Segment Start: DATA FOR THE TASK

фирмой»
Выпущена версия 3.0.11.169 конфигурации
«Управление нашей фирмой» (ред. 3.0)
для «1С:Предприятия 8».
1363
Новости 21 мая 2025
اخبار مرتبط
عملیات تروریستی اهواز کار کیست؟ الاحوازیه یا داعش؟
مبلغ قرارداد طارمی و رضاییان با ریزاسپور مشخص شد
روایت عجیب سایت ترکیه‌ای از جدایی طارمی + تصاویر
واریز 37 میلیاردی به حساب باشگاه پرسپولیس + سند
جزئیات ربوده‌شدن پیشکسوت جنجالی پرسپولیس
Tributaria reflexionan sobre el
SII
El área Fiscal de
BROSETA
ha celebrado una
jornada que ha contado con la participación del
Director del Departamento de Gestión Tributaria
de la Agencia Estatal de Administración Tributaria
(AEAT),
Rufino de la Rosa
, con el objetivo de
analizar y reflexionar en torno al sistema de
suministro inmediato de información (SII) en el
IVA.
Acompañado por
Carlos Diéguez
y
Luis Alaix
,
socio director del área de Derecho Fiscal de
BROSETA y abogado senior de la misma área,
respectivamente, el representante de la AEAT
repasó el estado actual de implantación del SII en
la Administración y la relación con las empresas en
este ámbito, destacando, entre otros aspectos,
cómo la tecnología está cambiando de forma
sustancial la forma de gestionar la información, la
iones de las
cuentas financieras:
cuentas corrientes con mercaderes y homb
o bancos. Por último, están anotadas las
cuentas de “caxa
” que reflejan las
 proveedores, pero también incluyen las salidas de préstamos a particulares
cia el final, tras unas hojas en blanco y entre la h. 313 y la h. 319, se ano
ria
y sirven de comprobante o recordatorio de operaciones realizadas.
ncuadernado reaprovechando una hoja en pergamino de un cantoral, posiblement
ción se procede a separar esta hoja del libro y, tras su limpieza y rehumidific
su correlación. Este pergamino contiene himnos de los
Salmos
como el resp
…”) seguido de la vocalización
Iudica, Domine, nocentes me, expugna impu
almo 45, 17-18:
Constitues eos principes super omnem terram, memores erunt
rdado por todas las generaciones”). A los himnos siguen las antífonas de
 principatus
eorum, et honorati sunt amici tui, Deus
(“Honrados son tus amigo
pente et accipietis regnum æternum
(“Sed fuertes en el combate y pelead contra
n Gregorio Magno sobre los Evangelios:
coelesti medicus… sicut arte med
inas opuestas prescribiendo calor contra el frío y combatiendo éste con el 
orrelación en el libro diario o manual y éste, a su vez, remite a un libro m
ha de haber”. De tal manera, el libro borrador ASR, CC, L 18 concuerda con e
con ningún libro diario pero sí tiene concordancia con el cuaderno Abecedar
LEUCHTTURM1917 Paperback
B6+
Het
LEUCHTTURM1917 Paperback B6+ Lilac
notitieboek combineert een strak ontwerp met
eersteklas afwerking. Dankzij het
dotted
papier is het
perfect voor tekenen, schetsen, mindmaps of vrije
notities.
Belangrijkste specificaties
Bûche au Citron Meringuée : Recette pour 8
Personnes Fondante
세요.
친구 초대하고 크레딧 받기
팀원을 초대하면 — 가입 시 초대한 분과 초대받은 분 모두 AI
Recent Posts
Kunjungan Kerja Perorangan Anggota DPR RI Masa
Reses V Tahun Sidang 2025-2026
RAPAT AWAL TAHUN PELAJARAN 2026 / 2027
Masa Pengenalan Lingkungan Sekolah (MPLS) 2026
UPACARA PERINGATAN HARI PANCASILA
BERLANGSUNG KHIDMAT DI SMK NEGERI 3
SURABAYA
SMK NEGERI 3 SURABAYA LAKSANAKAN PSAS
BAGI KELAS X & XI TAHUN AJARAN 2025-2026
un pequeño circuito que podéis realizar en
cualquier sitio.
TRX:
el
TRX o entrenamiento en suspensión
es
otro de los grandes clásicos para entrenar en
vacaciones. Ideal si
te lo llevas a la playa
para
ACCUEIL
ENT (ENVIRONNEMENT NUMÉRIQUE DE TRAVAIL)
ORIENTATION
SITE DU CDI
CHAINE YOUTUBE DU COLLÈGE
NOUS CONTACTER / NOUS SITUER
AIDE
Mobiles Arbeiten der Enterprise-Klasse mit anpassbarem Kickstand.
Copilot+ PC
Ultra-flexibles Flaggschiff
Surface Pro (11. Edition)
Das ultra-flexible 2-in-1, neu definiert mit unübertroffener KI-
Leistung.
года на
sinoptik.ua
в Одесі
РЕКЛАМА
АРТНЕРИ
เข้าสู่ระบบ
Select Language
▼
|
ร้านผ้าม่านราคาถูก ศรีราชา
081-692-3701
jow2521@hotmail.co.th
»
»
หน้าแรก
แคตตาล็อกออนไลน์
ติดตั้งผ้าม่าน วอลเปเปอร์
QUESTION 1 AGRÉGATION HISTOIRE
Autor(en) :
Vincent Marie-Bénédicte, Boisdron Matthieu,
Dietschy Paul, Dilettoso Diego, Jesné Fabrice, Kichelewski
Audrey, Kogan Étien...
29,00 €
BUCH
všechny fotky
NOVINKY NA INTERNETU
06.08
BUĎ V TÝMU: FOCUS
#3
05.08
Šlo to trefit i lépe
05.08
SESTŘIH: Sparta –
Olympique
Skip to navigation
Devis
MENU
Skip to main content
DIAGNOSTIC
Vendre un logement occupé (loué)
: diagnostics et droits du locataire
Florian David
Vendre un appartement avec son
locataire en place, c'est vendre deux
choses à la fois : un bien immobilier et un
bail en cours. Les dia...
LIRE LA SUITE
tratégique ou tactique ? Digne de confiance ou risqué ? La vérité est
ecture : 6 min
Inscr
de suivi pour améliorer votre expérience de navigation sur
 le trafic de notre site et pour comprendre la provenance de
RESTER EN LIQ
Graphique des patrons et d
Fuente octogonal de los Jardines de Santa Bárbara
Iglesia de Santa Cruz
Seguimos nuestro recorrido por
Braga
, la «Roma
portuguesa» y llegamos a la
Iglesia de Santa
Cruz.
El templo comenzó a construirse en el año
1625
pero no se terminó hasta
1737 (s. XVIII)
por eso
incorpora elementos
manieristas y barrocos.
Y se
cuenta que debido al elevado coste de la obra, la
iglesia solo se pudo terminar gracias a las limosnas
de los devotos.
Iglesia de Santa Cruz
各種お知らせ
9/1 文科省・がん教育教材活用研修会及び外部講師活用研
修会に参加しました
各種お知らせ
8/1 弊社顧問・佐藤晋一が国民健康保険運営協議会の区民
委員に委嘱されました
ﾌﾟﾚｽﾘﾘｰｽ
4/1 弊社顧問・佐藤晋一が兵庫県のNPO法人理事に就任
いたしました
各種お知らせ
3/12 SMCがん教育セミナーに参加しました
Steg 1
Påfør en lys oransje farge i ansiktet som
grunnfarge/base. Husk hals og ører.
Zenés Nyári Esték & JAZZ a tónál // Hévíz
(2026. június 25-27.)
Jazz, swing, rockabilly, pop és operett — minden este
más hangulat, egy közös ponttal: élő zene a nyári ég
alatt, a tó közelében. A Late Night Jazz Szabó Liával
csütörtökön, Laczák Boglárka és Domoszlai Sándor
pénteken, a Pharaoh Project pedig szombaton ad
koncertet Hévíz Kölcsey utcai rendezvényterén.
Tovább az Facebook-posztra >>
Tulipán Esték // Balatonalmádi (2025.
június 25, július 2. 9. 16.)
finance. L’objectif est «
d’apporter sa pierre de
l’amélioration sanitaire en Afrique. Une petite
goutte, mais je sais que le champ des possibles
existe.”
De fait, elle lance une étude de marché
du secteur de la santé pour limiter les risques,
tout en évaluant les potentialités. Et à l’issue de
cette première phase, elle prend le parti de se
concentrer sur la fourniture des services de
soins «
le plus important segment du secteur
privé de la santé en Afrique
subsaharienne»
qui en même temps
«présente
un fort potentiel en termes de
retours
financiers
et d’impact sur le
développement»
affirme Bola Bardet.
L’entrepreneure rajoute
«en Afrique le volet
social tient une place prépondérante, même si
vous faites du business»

Segment End: DATA FOR THE TASK

▶ _EXERCISE_
Only the lines above starting at the one containing "iones de las" and ending at the one containing "proveedores, pero también", both included, are to be returned, exactly as they read.

▶ _RESPONSE AREA_
iones de las
cuentas financieras:
cuentas corrientes con mercaderes y homb
o bancos. Por último, están anotadas las
cuentas de “caxa
” que reflejan las
 proveedores, pero también incluyen las salidas de préstamos a particulares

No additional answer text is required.